Help with any of the following questions would be appreciated:
What is causing what appears to be indefinite loading?
How might I isolate the problem further?
Am I misusing or misunderstanding how to selectively read from time ranges of AVAssetReader objects?
Should I forego the AVAssetReader / AVAsssetWriter route entirely, and use the time ranges with AVAssetExportSession instead? I don't know how the two approaches compare, or what to consider when choosing between the two.
I am saving time ranges from an input video asset where trajectories are found, then exporting only those segments to an output video file.
Currently I track these time ranges in a stored property var timeRangesOfInterest: [Double : CMTimeRange], which is set in the trajectory request's completion handler
func completionHandler(request: VNRequest, error: Error?) {
guard let request = request as? VNDetectTrajectoriesRequest else { return }
if let results = request.results,
results.count > 0 {
for result in results {
var timeRange = result.timeRange
timeRange.start = timeRange.start - self.assetWriterStartTime
self.timeRangesOfInterest[timeRange.start.seconds] = timeRange
}
}
}
Then these time ranges of interest are used in an export session to only export those segments
/*
Finish writing, and asynchronously evaluate the results from writing
the samples.
*/
assetReaderWriter.writingCompleted { result in
self.exportVideoTimeRanges(timeRanges: self.timeRangesOfInterest.map { $0.1 }) { result in
completionHandler(result)
}
}
Unfortunately however, I'm getting repeated trajectory video segments in the outputted video. Is this maybe because trajectory requests return "in progress" repeated trajectory results with slightly different time range start times? What might be a good strategy for avoiding or removing them? I noticed trajectory segments will appear out of order in the output as well.
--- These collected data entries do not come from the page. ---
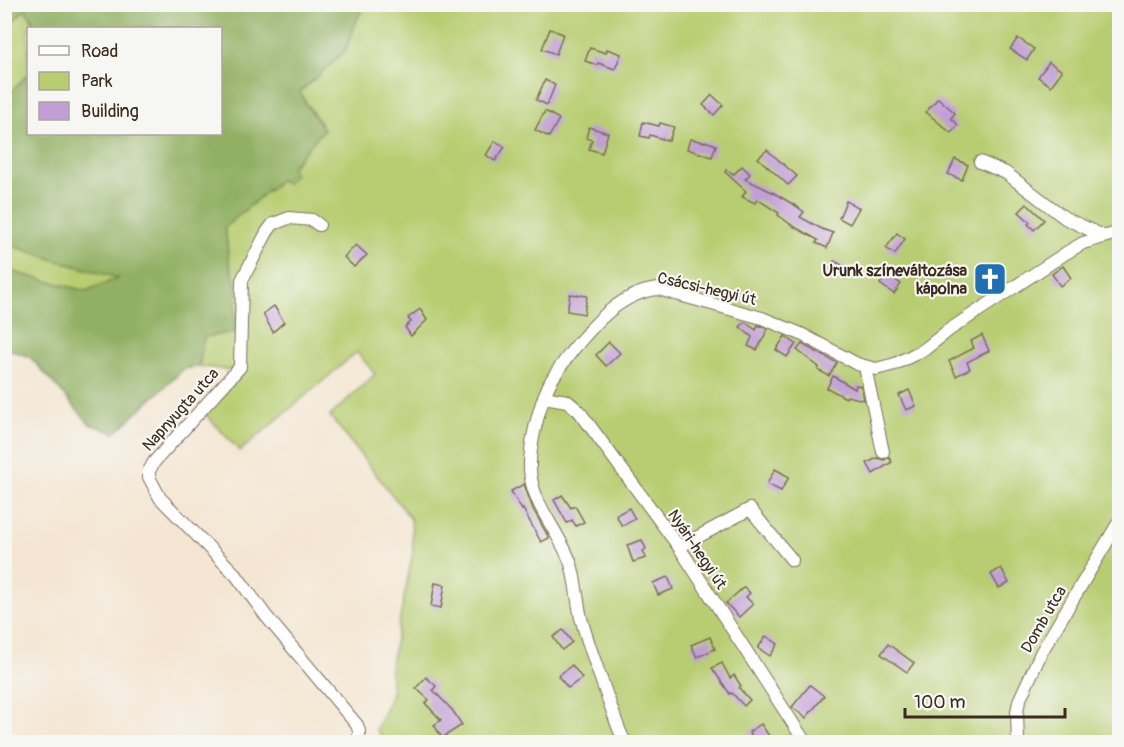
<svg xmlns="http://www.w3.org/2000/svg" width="1124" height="747" font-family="Pangolin,sans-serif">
	<rect width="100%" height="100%" fill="#f6f6f2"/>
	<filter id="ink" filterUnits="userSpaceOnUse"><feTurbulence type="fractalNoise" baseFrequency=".0167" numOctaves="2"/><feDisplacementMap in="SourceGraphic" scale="12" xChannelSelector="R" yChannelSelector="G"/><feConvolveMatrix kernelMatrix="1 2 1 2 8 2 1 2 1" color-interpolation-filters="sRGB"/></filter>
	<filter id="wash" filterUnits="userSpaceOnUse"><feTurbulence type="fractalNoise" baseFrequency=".008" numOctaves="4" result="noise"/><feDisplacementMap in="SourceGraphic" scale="24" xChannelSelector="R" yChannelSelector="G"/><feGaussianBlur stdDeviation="1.35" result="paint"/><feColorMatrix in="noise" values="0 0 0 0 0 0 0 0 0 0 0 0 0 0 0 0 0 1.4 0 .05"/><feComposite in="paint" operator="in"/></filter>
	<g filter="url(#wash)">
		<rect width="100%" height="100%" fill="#f4e6d2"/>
		<g fill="#b8cd71" stroke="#7a7c48" stroke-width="1.5">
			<polygon points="363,5 1119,5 1119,742 387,742 376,730 392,693 390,669 413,552 411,519 330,416 375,374 357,352 240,451 204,413 243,372 199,366 204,337 236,285 229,262 225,227 280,180 324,129 299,92 345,51"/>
			<polygon points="25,9 38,28 28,28 28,74 5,99 5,29"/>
			<polygon points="4,243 55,260 119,278 86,291 5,270"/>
		</g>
		<polygon fill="#92b063" stroke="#666d40" stroke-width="1.5" points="5,5 363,5 345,51 300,92 306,105 324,129 291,167 295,174 287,183 280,180 225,227 229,262 236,285 235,332 204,337 199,366 184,369 115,433 90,424 30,357 5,348 5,270 86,291 118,278 55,260 5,243 5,99 28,74 28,134 220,134 220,28 38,28 25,9 5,29"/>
		<g id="blocks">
			<g fill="#c29ed7">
				<polygon points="550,29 563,34 556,54 542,49"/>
				<polygon points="1018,38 1034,49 1027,60 1010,49"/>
				<polygon points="590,48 606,53 607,49 621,54 615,69 598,63 597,65 585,61"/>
				<polygon points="1049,62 1062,71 1051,86 1038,77"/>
				<polygon points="545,80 555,85 547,105 536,100"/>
				<polygon points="712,95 723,105 714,115 703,105"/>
				<polygon points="938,98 955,113 951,118 958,125 951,133 926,112"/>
				<polygon points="545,111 559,119 549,137 535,130"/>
				<polygon points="643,122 659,126 660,123 674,127 669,141 650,135 649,138 640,136"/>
				<polygon points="589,127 608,133 602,153 589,149 592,140 586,138"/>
				<polygon points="690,139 705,142 705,141 716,145 712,157 687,149"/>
				<polygon points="495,141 505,147 495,161 486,155"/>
				<polygon points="767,150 797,176 788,185 758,158"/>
				<polygon points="955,159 968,165 962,180 948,174"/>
				<polygon points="742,166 750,174 745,179 772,192 796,206 804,212 800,217 822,229 833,233 827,248 816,243 818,240 793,226 778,215 779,213 757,199 755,203 742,197 746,191 725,172 726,170 734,174"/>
				<polygon points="846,201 859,208 850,224 839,218"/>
				<polygon points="1027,204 1044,220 1034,230 1028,224 1030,222 1019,212"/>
				<polygon points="897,233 905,239 895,254 886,248"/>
				<polygon points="356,245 367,255 354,267 344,257"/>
				<polygon points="834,261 850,269 846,279 829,271"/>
				<polygon points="991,266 998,267 1003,272 1003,278 989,291 977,279"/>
				<polygon points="1063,266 1071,278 1060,286 1052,274"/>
				<polygon points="887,274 901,284 894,294 880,284"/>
				<polygon points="570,294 587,296 584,314 567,311"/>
				<polygon points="274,306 284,322 273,332 263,314"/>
				<polygon points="420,309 427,320 411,336 405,327 411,322 408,318"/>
				<polygon points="745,322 756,330 758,325 768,329 757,350 748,346 752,337 740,327"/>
				<polygon points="982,335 989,351 967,362 970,369 956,376 949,361 974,348 971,341"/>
				<polygon points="785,336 796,344 787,357 776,350"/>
				<polygon points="609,342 620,353 606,366 596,355"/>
				<polygon points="802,344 837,363 829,376 818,370 819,367 797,350"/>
				<polygon points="833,376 855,389 856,385 861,386 864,400 847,396 846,398 827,388"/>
				<polygon points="909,390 916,406 906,410 899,395"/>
				<polygon points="889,457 892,462 873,474 867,463 877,458 884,460"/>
				<polygon points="775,469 789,477 781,491 767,484"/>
				<polygon points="524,484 533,509 549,538 541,542 523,509 522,510 511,491"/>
				<polygon points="562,495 571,508 575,506 584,522 576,526 572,520 567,523 554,500"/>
				<polygon points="629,508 635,519 622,526 616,515"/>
				<polygon points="642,540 646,549 643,551 646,558 633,562 627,545"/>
				<polygon points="1001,568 1009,583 999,588 991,574"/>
				<polygon points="668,577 673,589 658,595 653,583"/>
				<polygon points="435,583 445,585 441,608 431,606"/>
				<polygon points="744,587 750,593 746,597 753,604 739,617 726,603"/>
				<polygon points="563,630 572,642 562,650 553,637"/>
				<polygon points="766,636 778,644 770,656 758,648"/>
				<polygon points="710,637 715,649 697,657 691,645"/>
				<polygon points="888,644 914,663 907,672 881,654"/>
				<polygon points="722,663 730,678 734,675 741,686 739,688 750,700 744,706 732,693 730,694 712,668"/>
				<polygon points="572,665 582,678 568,688 558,676"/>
				<polygon points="426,677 436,686 433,690 453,711 462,725 442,738 434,725 441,720 425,703 429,700 416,688"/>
				<polygon points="810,685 824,696 806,718 792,707"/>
				<polygon points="761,724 773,742 755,742 749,732"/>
			</g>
		</g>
	</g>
	<g filter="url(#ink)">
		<use href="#blocks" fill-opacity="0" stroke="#7c6c5d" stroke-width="1.5"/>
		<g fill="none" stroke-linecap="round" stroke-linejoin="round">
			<defs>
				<g id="minor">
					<polyline points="980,162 1006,173 1065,218 1103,236"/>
					<polyline points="319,225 312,220 289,218 273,224 267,232 242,280 240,367 154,462 149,471 149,477 160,498 236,575 266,616 357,725 359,731 359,742"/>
					<polyline points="865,367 883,452"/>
					<polyline points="544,397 567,401 579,411 679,547 805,742"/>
					<polyline points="679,547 750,509 792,560"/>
					<path d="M 625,742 C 617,728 613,711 607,696 C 598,670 588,644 581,618 C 577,600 576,581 571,564 C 560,532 531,504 530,469 C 529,446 539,406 549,385 C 555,373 564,362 572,351 C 594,324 620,293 658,289 L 762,318 L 801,334 L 857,364 L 876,369 L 895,364 L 925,349 L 949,330 L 1066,253 L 1083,243 L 1120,232"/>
					<polyline points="1018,742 1017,712 1019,701 1042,651 1120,520"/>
				</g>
			</defs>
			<use href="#minor" stroke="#7c6c5d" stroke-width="14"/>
			<use href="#minor" stroke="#fff" stroke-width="12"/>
		</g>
	</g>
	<defs>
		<symbol id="church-square" viewBox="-11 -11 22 22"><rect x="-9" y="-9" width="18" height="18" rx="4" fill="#1f6fb2" stroke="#f6f6f2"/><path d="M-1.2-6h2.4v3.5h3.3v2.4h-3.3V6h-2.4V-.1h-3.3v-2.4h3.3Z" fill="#fff"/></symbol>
	</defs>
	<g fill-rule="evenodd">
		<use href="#church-square" x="971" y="260" width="38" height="38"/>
	</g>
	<g text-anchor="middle" stroke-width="4.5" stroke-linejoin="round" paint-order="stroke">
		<g font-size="16" font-weight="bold" fill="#3b2a1e" stroke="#f6f6f2" text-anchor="end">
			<text x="967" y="276">Urunk színeváltozása<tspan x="967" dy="18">kápolna</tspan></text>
		</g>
		<g font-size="16" fill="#3b2a1e" stroke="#f6f6f2">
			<text transform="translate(707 288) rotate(13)" y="6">Csácsi-hegyi út</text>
			<text transform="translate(180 409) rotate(-48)" y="6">Napnyugta utca</text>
			<text transform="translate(698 549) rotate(56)" y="6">Nyári-hegyi út</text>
			<text transform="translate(1043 619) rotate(-60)" y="6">Domb utca</text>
		</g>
	</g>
	<rect width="1124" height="747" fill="none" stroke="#f6f6f2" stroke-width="24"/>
	<rect x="27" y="27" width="195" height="108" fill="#f6f6f2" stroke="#aba49d" stroke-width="1.5"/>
	<rect x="39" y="46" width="30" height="9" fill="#ffffff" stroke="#aba49d" stroke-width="1.5"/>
	<text x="81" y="57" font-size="18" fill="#3b2a1e">Road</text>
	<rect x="39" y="72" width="30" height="18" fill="#b8cd71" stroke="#aba49d" stroke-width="1.5"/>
	<text x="81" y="87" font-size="18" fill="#3b2a1e">Park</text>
	<rect x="39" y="102" width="30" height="18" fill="#c29ed7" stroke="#aba49d" stroke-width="1.5"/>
	<text x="81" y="117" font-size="18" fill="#3b2a1e">Building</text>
	<path d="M905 708v9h160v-9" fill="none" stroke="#3b2a1e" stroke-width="3"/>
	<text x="914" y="708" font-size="18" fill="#3b2a1e" stroke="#f6f6f2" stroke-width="4.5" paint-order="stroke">100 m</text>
</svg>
I'm building a feature to automatically edit out all the downtime of a tennis video. I have a partial implementation that stores the start and end times of Vision trajectory detections and writes only those segments to an AVFoundation export session.
I've encountered a major issue, which is that the trajectories returned end whenever the ball bounce, so each segment is just one tennis shot and nowhere close to an entire rally with multiple bounces. I'm ensure if I should continue done the trajectory route, maybe stitching together the trajectories and somehow only splitting at the start and end of a rally.
Any general guidance would be appreciated.
Is there a different Vision or ML approach that would more accurately model the start and end time of a rally? I considered creating a custom action classifier to classify frames to be either "playing tennis" or "inactivity," but I started with Apple's trajectory detection since it was already built and trained. Maybe a custom classifier would be needed, but not sure.